Acute pancreatitis (AP) is acute inflammation of pancreas. The incidence of AP was 73 per 100,000 in Finland, including 70% of alcoholic and 20% of gallstone origin (Pelli et al. 2000, Pelli et al. 2008, Nordback et al. 2009). The diagnosis of the disease is based on the history of alcohol abuse and gallstone disease, the presence of symptoms with elevated amylase and lipase levels and confirmed by imaging investigations (Whitcomb 2006, Frossard et al. 2008).

Currently there is no specific therapy for AP, except for supportive or preventive treatment (Frossard et al. 2008). Generally the most accepted pathogenesis initiating AP is based on the discovery that the activation of trypsin in pancreatic acinar cells is the first step in the evolution of AP (Foitzik et al. 1994, Saluja et al. 1997, Hofbauer et al. 1998, Saluja et al. 1999). The associated genetic mutations are also found in several clinical investigations (Creighton et al. 2000, Felley et al. 2004, Frossard et al. 2008, Rebours et al. 2009). Besides trypsin activation, the following inflammatory cascades, such as release of cytokines, nitric oxide, reactive oxygen species and arachidonic acid metabolites, are believed to play important roles in the development of AP (Vollmar et al. 1989, Tsuji et al. 1994, Al-Mufti et al. 1998, Lundberg et al. 2000,).

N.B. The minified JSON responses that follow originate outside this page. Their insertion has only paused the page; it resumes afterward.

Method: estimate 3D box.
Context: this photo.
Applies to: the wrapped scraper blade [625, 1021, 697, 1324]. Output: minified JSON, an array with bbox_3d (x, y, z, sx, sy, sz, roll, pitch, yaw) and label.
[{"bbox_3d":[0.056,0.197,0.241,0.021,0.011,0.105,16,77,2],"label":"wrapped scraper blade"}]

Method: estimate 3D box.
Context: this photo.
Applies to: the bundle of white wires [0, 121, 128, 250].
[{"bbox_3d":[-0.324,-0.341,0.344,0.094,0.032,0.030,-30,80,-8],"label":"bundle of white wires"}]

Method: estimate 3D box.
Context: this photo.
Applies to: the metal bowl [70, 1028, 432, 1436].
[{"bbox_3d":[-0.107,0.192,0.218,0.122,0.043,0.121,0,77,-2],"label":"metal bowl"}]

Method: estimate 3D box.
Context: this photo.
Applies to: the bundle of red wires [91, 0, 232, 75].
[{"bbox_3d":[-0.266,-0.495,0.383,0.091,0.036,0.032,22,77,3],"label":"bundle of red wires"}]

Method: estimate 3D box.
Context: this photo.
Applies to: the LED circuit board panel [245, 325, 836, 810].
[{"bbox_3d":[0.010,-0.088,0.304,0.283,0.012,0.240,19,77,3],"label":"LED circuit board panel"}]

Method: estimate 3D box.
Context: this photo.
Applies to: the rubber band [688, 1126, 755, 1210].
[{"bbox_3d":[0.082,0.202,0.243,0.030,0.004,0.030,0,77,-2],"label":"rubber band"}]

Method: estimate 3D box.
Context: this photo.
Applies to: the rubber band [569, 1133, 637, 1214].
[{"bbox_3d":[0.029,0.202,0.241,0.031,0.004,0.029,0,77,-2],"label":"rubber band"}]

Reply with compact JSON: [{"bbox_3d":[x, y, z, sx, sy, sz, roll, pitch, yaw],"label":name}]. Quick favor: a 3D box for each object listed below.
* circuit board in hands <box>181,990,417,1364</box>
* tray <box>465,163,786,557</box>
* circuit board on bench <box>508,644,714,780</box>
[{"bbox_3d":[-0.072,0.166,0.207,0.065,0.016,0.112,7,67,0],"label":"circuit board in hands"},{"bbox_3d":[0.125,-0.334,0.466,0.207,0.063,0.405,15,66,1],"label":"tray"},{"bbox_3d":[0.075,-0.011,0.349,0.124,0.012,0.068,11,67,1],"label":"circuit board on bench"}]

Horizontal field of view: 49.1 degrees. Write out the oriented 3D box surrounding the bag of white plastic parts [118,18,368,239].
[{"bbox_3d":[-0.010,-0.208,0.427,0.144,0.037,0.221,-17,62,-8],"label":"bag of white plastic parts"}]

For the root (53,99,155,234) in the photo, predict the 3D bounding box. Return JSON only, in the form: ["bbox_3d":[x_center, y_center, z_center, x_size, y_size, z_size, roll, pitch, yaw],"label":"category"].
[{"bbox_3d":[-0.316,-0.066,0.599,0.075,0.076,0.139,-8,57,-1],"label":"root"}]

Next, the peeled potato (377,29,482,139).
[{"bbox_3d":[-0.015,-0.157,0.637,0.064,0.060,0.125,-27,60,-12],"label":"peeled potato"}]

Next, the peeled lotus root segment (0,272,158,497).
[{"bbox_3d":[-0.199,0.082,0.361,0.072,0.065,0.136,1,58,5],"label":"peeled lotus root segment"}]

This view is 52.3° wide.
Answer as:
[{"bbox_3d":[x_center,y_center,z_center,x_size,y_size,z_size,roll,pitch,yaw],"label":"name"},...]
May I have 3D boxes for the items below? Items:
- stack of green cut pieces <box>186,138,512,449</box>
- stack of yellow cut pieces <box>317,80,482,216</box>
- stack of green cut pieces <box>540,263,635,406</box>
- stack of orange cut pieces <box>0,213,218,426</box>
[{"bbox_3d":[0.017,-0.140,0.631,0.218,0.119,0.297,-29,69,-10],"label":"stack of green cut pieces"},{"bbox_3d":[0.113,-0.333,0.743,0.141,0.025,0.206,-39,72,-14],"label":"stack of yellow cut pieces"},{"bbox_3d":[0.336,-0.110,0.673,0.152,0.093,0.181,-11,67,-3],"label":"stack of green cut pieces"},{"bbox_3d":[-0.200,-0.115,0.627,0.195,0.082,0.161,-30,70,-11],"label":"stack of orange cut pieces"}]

Recently several studies have shown that experimental AP was induced by the over-activation of polyamine catabolism in transgenic rats (Alhonen et al. 2000, Hyvönen et al. 2006). Physiologically, polyamines are essential components for cellular survival and functions and very important in maintaining the integrity of pancreas (Alhonen et al. 2000). Furthermore, the use of polyamine analogues can ameliorate experimental AP in transgenic rats (Räsänen et al. 2002, Hyvönen et al. 2006).

The aim of the present dissertation is to investigate the role of polyamine catabolism in experimental taurodeoxycholate-induced and human AP by administering polyamine analogue bismethylspermine (Me2Spm).